> What this task involves
Wherever the string "Passed" appears in the entries below, return the line that holds it.

Design files in text formats

:::::

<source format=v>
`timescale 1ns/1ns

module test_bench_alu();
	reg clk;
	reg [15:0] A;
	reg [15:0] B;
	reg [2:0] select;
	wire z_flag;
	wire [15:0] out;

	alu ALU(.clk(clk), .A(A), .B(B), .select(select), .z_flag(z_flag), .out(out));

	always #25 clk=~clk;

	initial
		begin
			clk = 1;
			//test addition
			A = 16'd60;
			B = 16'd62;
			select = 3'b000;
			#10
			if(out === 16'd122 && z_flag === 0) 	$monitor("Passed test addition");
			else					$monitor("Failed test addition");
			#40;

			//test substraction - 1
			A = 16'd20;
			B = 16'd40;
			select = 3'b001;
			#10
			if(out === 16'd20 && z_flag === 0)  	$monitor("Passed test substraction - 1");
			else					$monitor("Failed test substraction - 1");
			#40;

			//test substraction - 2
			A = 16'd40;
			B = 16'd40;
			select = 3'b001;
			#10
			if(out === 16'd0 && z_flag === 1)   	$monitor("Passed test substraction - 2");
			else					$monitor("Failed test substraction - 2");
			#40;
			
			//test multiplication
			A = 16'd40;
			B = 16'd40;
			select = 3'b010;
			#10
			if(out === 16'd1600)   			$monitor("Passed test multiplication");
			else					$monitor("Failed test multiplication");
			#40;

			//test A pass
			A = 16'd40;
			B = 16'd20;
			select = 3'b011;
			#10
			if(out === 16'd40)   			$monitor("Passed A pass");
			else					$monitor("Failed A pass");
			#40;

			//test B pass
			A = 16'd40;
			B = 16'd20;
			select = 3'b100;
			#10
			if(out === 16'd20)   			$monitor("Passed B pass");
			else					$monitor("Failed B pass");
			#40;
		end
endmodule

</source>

:::::

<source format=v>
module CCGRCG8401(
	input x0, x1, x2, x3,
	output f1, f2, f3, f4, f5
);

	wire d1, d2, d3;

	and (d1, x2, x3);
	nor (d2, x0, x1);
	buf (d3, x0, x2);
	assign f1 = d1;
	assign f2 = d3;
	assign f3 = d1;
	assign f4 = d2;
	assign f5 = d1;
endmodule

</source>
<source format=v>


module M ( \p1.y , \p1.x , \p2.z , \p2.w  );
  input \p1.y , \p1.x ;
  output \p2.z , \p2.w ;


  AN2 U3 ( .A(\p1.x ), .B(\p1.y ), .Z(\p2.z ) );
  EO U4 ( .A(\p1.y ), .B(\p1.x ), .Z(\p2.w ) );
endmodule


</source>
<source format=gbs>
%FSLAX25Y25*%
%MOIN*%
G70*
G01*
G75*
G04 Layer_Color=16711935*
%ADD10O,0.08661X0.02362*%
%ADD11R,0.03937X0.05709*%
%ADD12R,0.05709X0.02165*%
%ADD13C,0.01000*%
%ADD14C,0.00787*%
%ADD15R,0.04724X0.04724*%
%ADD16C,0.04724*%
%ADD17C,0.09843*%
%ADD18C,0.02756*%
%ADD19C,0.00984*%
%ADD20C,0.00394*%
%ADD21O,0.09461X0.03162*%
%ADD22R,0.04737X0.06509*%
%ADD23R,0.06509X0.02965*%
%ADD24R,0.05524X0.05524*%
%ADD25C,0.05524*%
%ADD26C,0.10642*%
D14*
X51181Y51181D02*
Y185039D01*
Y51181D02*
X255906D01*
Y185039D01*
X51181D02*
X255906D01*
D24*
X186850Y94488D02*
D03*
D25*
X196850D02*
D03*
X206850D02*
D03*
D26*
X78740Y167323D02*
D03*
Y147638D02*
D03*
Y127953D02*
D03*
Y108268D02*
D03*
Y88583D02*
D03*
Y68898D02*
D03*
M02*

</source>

:::::

> Expected answer
			if(out === 16'd122 && z_flag === 0) 	$monitor("Passed test addition");
			if(out === 16'd20 && z_flag === 0)  	$monitor("Passed test substraction - 1");
			if(out === 16'd0 && z_flag === 1)   	$monitor("Passed test substraction - 2");
			if(out === 16'd1600)   			$monitor("Passed test multiplication");
			if(out === 16'd40)   			$monitor("Passed A pass");
			if(out === 16'd20)   			$monitor("Passed B pass");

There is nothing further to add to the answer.